Dans les rues de Berlin, les panneaux électroniques qui préviennent d’ordinaire des travaux et des bouchons affichent ce message : « Aller au travail à vélo protège de la contamination. » Les 5.000 vélos en libre-service de la municipalité sont désormais gratuits si la course n’excède pas trente minutes. « En période de crise, se déplacer de façon saine doit être facile », a twitté la ministre régional écologiste des Transports Regine Günther, initiatrice d’un ambitieux plan vélo de 210 millions d’euros. Son service de presse précise que le guidon ne présente pas de risque particulier de contamination mais conseille aux usagers de porter des gants par précaution.
À Berlin comme dans le reste de l’Allemagne, les magasins de vélo sont autorisés à rester ouverts, à condition de maintenir les activités de réparation. « C’est un besoin de première nécessité, estime Jürgen Klöfkorn, qui dirige depuis 32 ans la boutique Räderwerk dans le quartier de Kreuzberg. Il faut bien entretenir les vélos ou que les gens puissent s’équiper ». Entre la crise du coronavirus et le retour du beau temps, il a observé une augmentation de ses ventes de bicyclettes. S’il peut satisfaire la demande pour l’instant, il s’inquiète de difficultés d’approvisionnement dans les mois à venir, car de nombreux vélos et accessoires sont fabriqués dans des usines chinoises partiellement mises à l’arrêt à cause de la pandémie.
Voisin de la boutique, Michael s’est justement équipé récemment : « J’ai vendu ma voiture en novembre dernier pour passer au métro, explique cet architecte berlinois. Avec le coronavirus, j’ai décidé d’aller plus loin et de n’utiliser que le vélo pour me rendre au travail. Ça a été un déclencheur. » Son bureau est à vingt minutes de trajet, ce qui lui permet en outre « de maintenir une activité physique », raconte-t-il.
Dans une ville comme Berlin, où 43 % des foyers n’ont pas de voiture, le vélo est synonyme d’indépendance et de mobilité — quoi qu’il arrive. Avant la crise du coronavirus, Mounia n’avait « jamais conduit de vélo de sa vie ». Elle qui prenait le bus tous les jours pour se rendre à son travail a soudainement pris conscience du risque de contamination : « Trop de monde, les fenêtres fermées, la catastrophe », raconte-t-elle. Le vélo lui permet aussi de porter plus de courses et ainsi de sortir moins fréquemment de chez elle.

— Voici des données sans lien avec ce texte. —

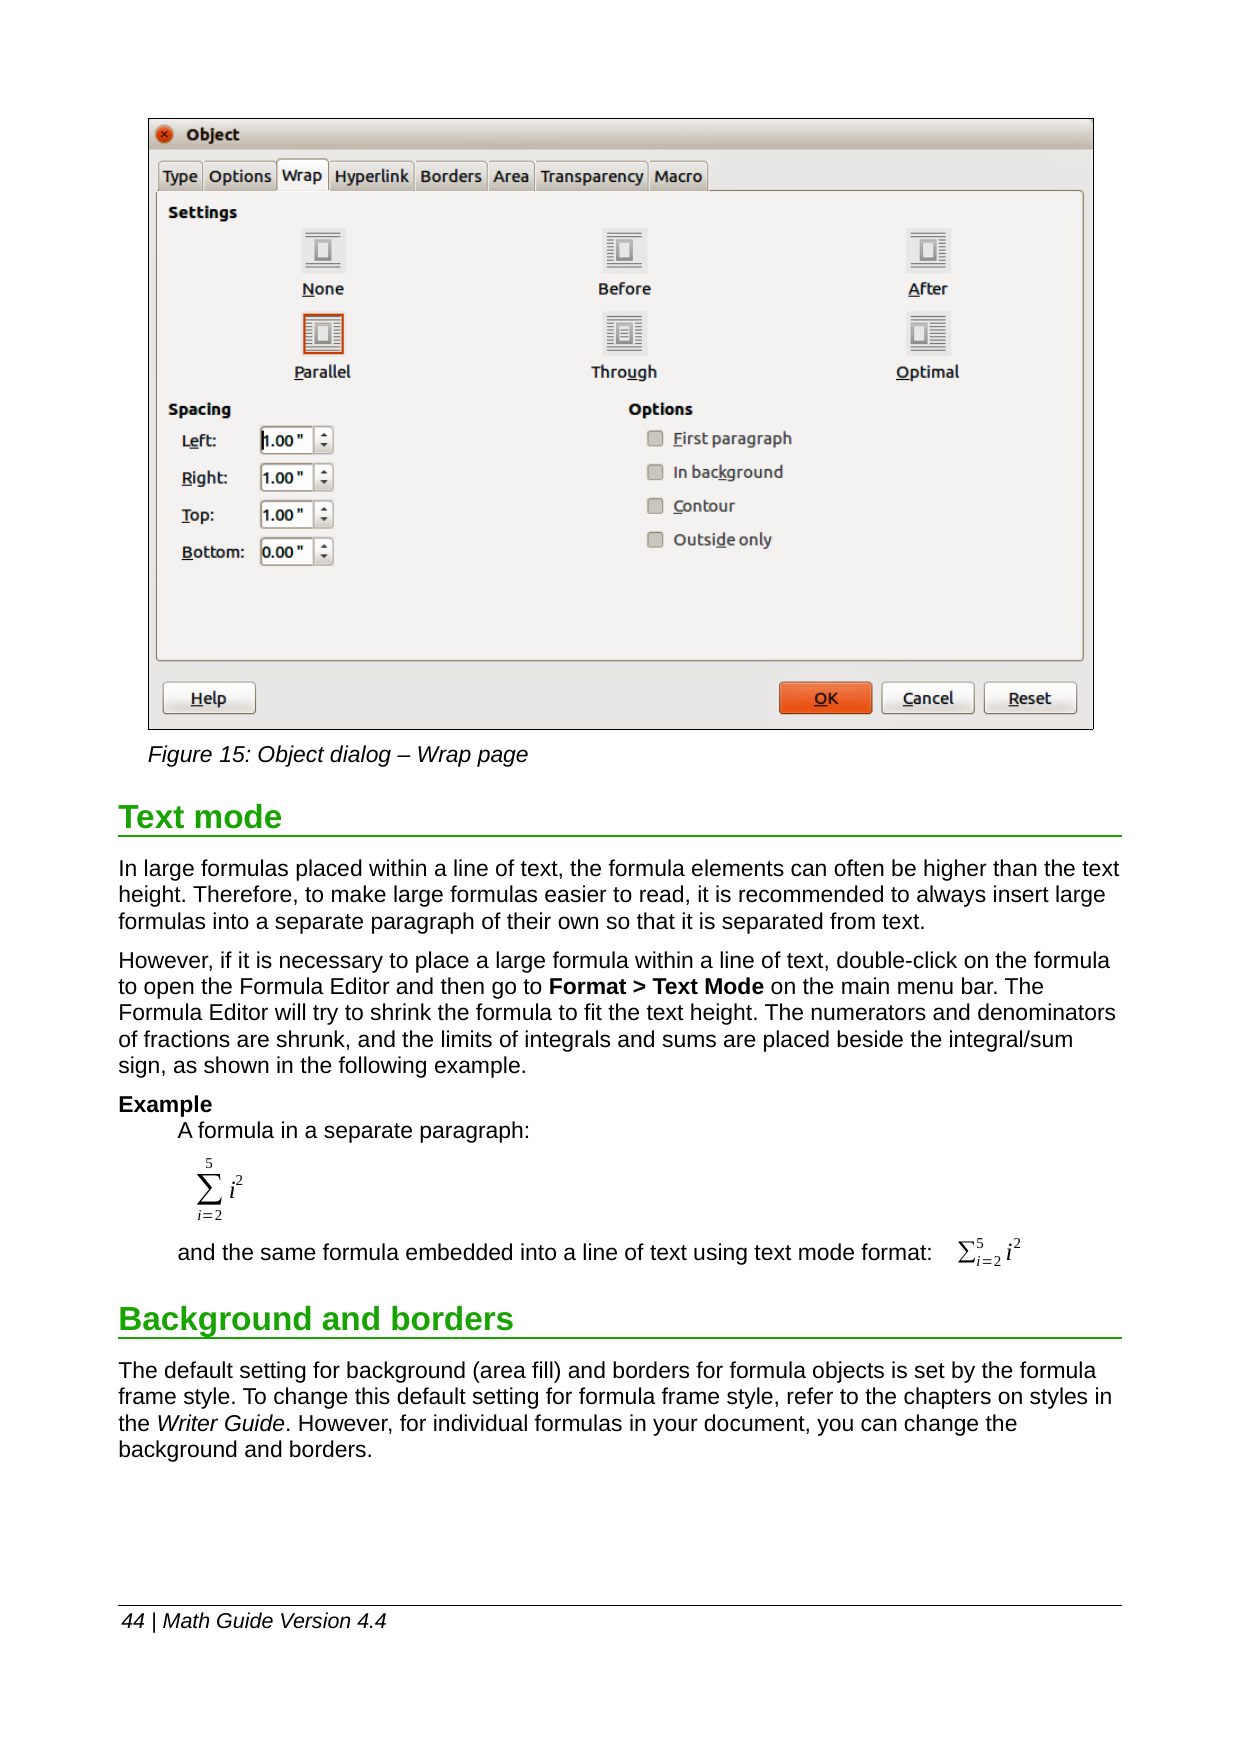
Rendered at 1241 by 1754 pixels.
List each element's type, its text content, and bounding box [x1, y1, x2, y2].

text and the same formula embedded into a line of text using text mode format: [177, 1236, 1122, 1269]
text However, if it is necessary to place a large formula within a line of text, double-click on the formula to open the Formula Editor and then go to Format > Text Mode on the main menu bar. The Formula Editor will try to shrink the formula to fit the text height. The numerators and denominators of fractions are shrunk, and the limits of integrals and sums are placed beside the integral/sum sign, as shown in the following example. [118, 947, 1122, 1078]
subtitle Text mode [118, 797, 1122, 835]
text A formula in a separate paragraph: [177, 1117, 1122, 1144]
text Example [118, 1091, 1122, 1117]
text Figure 15: Object dialog – Wrap page [148, 741, 1093, 767]
subtitle Background and borders [118, 1298, 1122, 1337]
text The default setting for background (area fill) and borders for formula objects is set by the formula frame style. To change this default setting for formula frame style, refer to the chapters on styles in the Writer Guide. However, for individual formulas in your document, you can change the background and borders. [118, 1357, 1122, 1462]
text In large formulas placed within a line of text, the formula elements can often be higher than the text height. Therefore, to make large formulas easier to read, it is recommended to always insert large formulas into a separate paragraph of their own so that it is separated from text. [118, 855, 1122, 934]
picture [149, 119, 1093, 729]
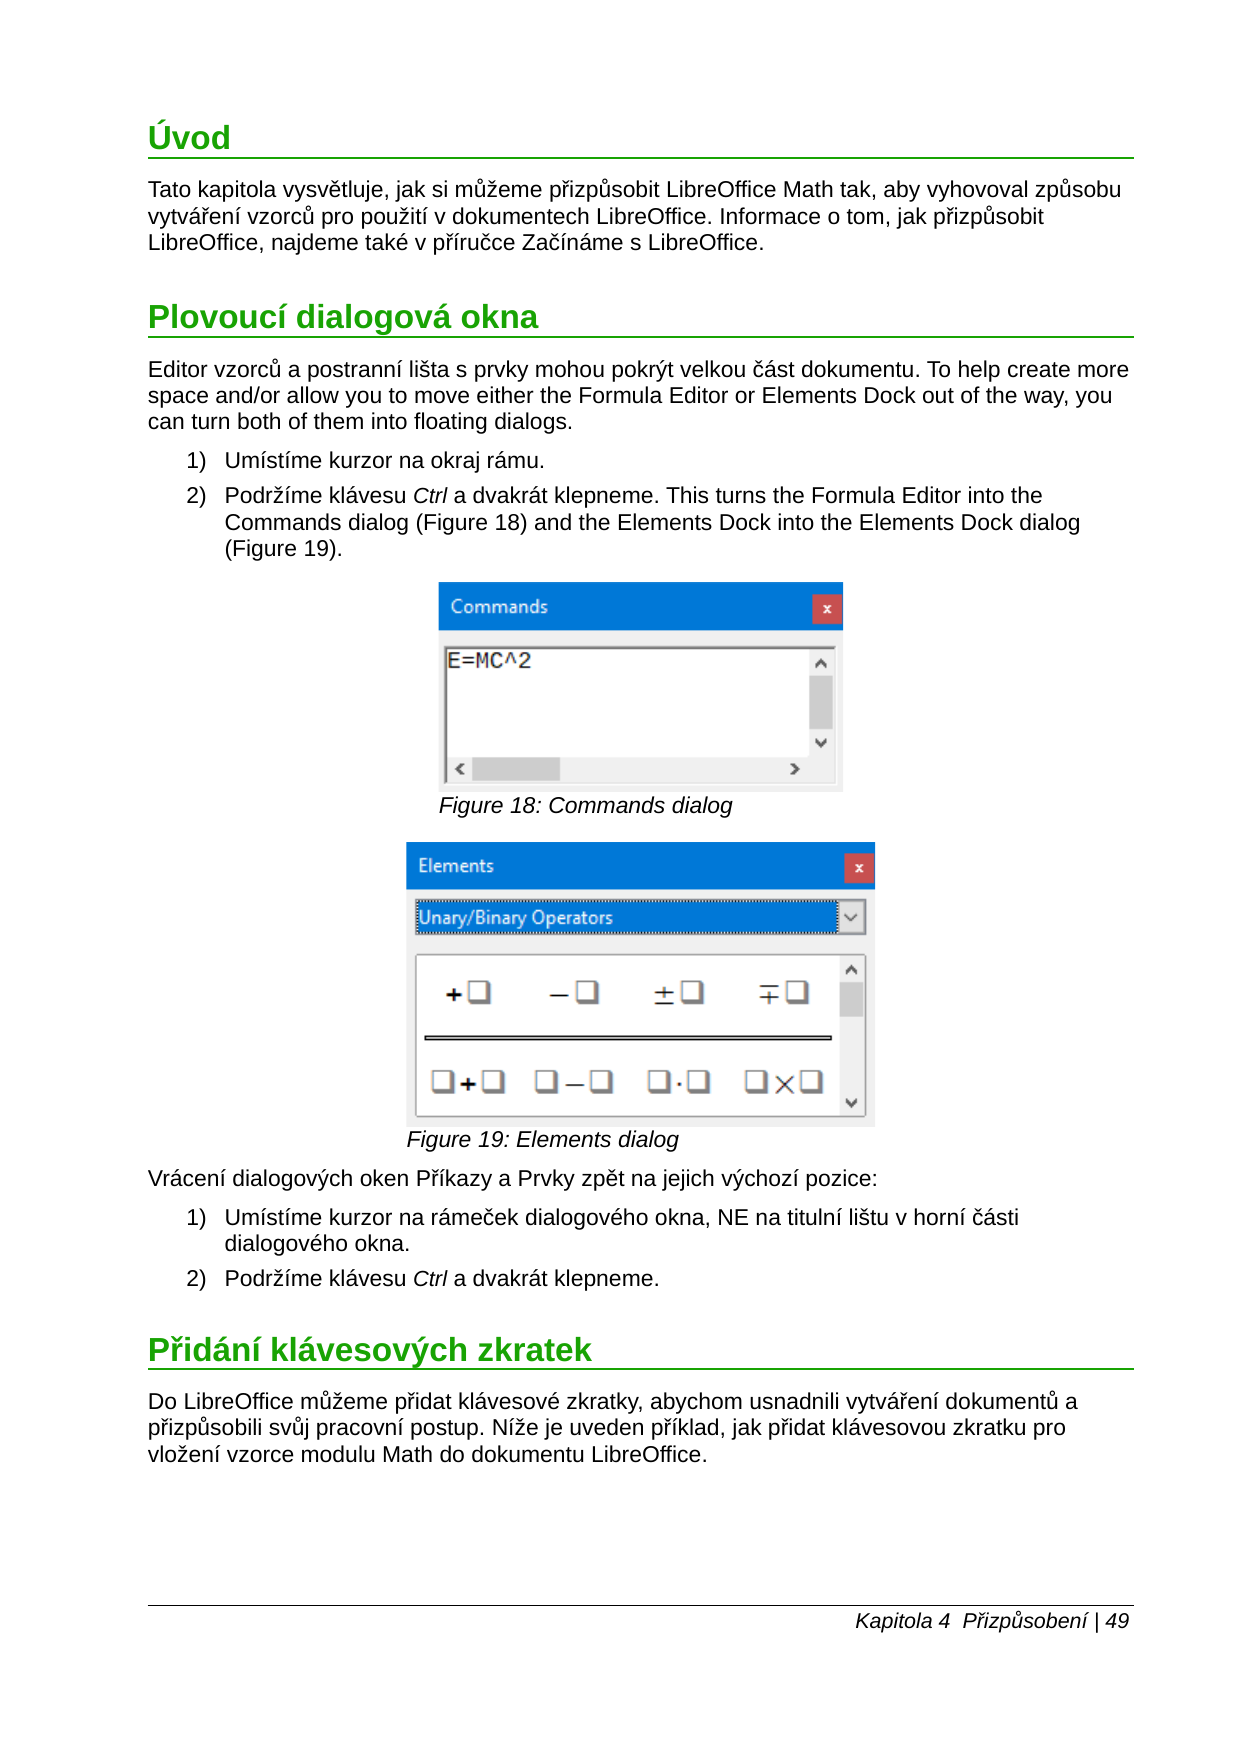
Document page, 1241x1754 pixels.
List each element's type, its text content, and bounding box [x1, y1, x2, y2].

subtitle Plovoucí dialogová okna [148, 297, 1134, 336]
picture [438, 582, 844, 792]
text Figure 19: Elements dialog [406, 1127, 875, 1153]
text Figure 18: Commands dialog [438, 792, 843, 818]
subtitle Přidání klávesových zkratek [148, 1330, 1134, 1368]
text Do LibreOffice můžeme přidat klávesové zkratky, abychom usnadnili vytváření dokumentů a přizpůsobili svůj pracovní postup. Níže je uveden příklad, jak přidat klávesovou zkratku pro vložení vzorce modulu Math do dokumentu LibreOffice. [148, 1388, 1134, 1467]
text Vrácení dialogových oken Příkazy a Prvky zpět na jejich výchozí pozice: [148, 1165, 1134, 1191]
picture [406, 842, 876, 1127]
list Podržíme klávesu Ctrl a dvakrát klepneme. This turns the Formula Editor into the Commands dialog (Figure 18) and the Elements Dock into the Elements Dock dialog (Figure 19). [207, 482, 1134, 561]
text Tato kapitola vysvětluje, jak si můžeme přizpůsobit LibreOffice Math tak, aby vyhovoval způsobu vytváření vzorců pro použití v dokumentech LibreOffice. Informace o tom, jak přizpůsobit LibreOffice, najdeme také v příručce Začínáme s LibreOffice. [148, 176, 1134, 255]
list Podržíme klávesu Ctrl a dvakrát klepneme. [207, 1265, 1134, 1291]
list Umístíme kurzor na okraj rámu. [207, 447, 1134, 473]
subtitle Úvod [148, 118, 1134, 157]
text Editor vzorců a postranní lišta s prvky mohou pokrýt velkou část dokumentu. To help create more space and/or allow you to move either the Formula Editor or Elements Dock out of the way, you can turn both of them into floating dialogs. [148, 356, 1134, 435]
list Umístíme kurzor na rámeček dialogového okna, NE na titulní lištu v horní části dialogového okna. [207, 1203, 1134, 1256]
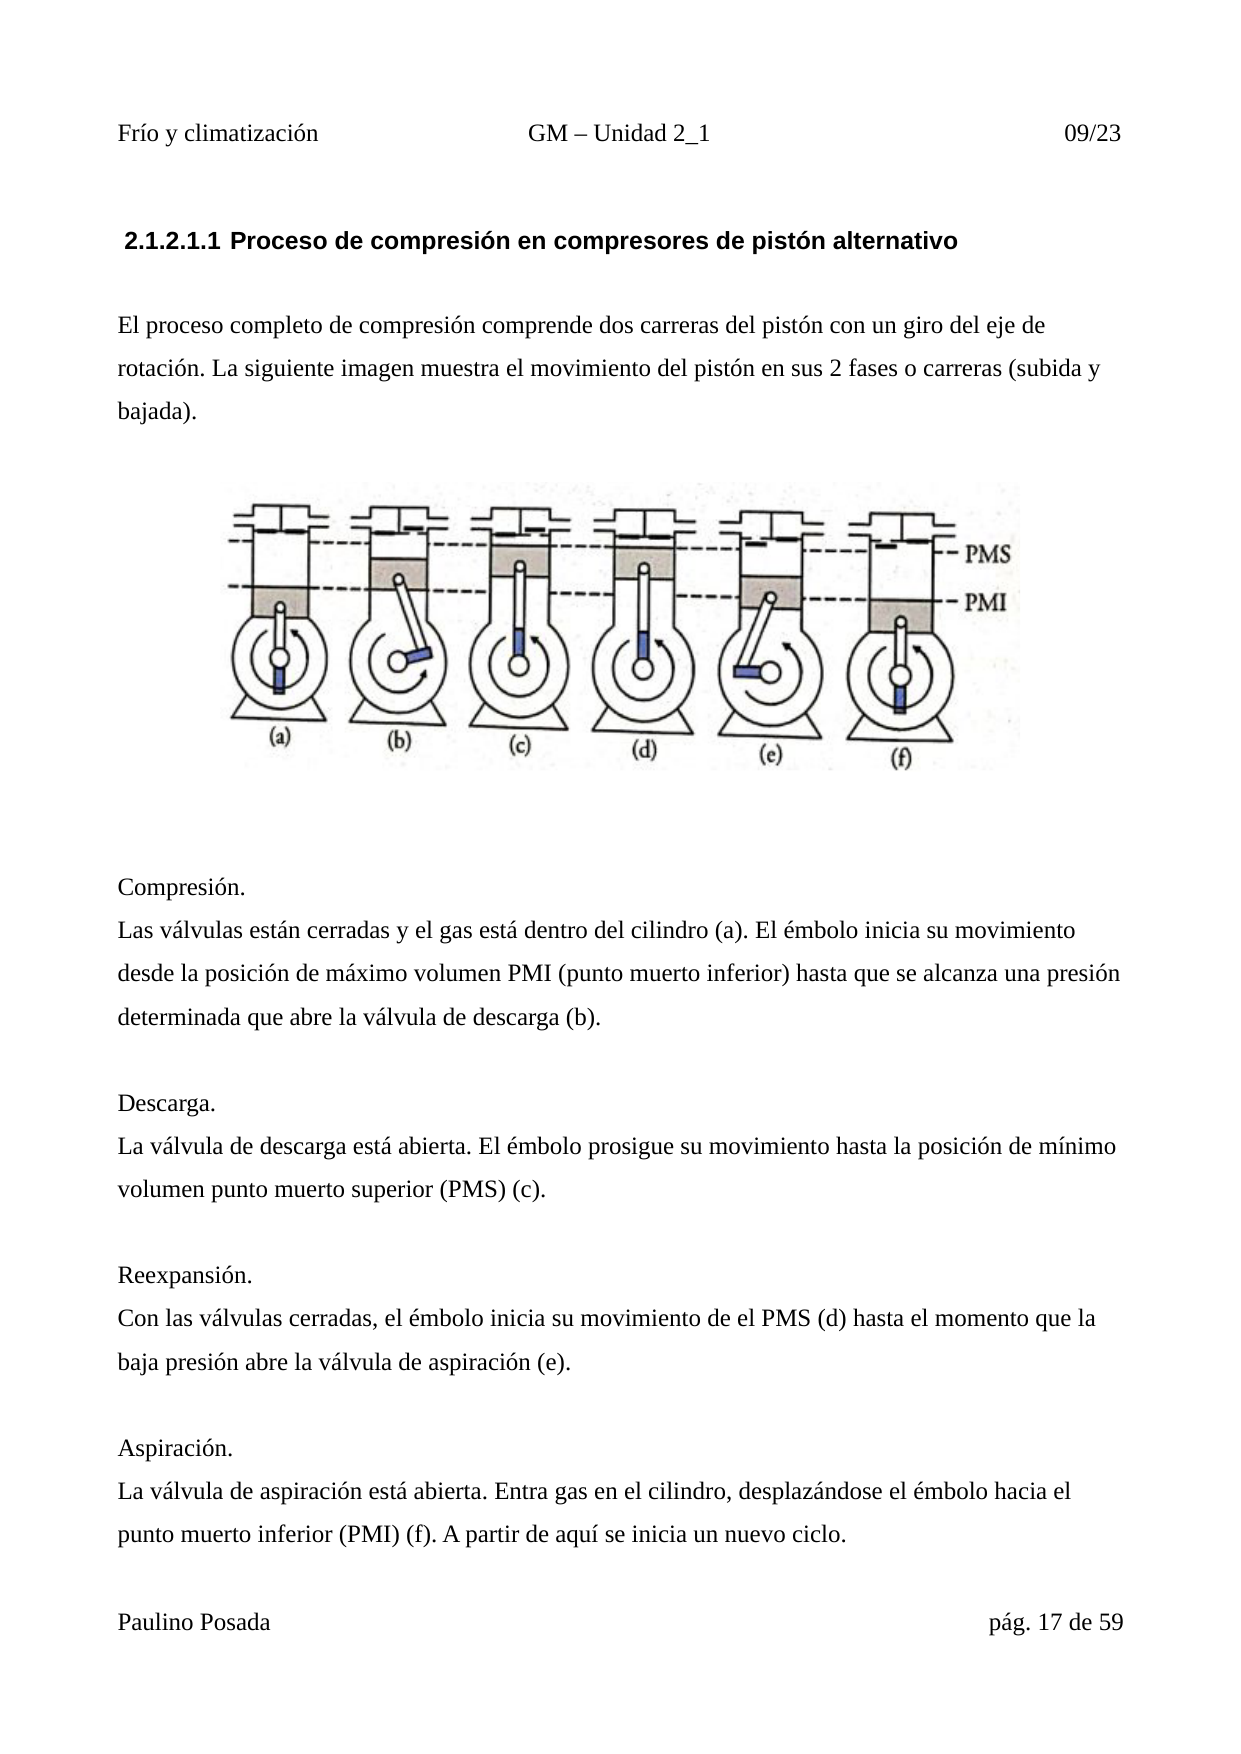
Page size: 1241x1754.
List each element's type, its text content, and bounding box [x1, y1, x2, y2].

text La válvula de aspiración está abierta. Entra gas en el cilindro, desplazándose el émbolo hacia el [117, 1476, 1123, 1505]
text punto muerto inferior (PMI) (f). A partir de aquí se inicia un nuevo ciclo. [117, 1519, 1123, 1548]
text Aspiración. [117, 1433, 1123, 1462]
text El proceso completo de compresión comprende dos carreras del pistón con un giro del eje de rotación. La siguiente imagen muestra el movimiento del pistón en sus 2 fases o carreras (subida y bajada). [117, 310, 1123, 425]
subtitle Proceso de compresión en compresores de pistón alternativo [117, 226, 1123, 254]
picture [220, 482, 1021, 772]
text Descarga. [117, 1088, 1123, 1117]
text Reexpansión. [117, 1260, 1123, 1289]
text Compresión. [117, 872, 1123, 901]
text La válvula de descarga está abierta. El émbolo prosigue su movimiento hasta la posición de mínimo volumen punto muerto superior (PMS) (c). [117, 1131, 1123, 1203]
text Con las válvulas cerradas, el émbolo inicia su movimiento de el PMS (d) hasta el momento que la baja presión abre la válvula de aspiración (e). [117, 1303, 1123, 1375]
text Las válvulas están cerradas y el gas está dentro del cilindro (a). El émbolo inicia su movimiento desde la posición de máximo volumen PMI (punto muerto inferior) hasta que se alcanza una presión determinada que abre la válvula de descarga (b). [117, 915, 1123, 1030]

Clarisse, jeune Française en stage dans la capitale allemande, a elle aussi acheté un vélo mais s’interroge sur les recommandations des autorités : « Je ne suis pas sûre que cela soit une bonne idée, affirme-t-elle. Le vélo peut être utilisé par les gens comme une excuse pour sortir au lieu de rester confinés chez eux, alors qu’ils n’en ont pas besoin. » Pour Lisa en tout cas, pas de doute : « C’est une bonne chose pour l’écologie. »
Changer ses habitudes, une façon de s’adapter à la crise actuelle mais aussi d’engager une transition sur le long terme. « Cela représente un grand potentiel pour établir de nouvelles routines de mobilité et soulager les villes des trajets inutiles en voiture », explique Burghard Stock, de l’association allemande des utilisateurs de vélo. L’ADFC estime qu’un tiers de ceux qui se mettent en selle à cause du coronavirus resteront fidèles à la petite reine.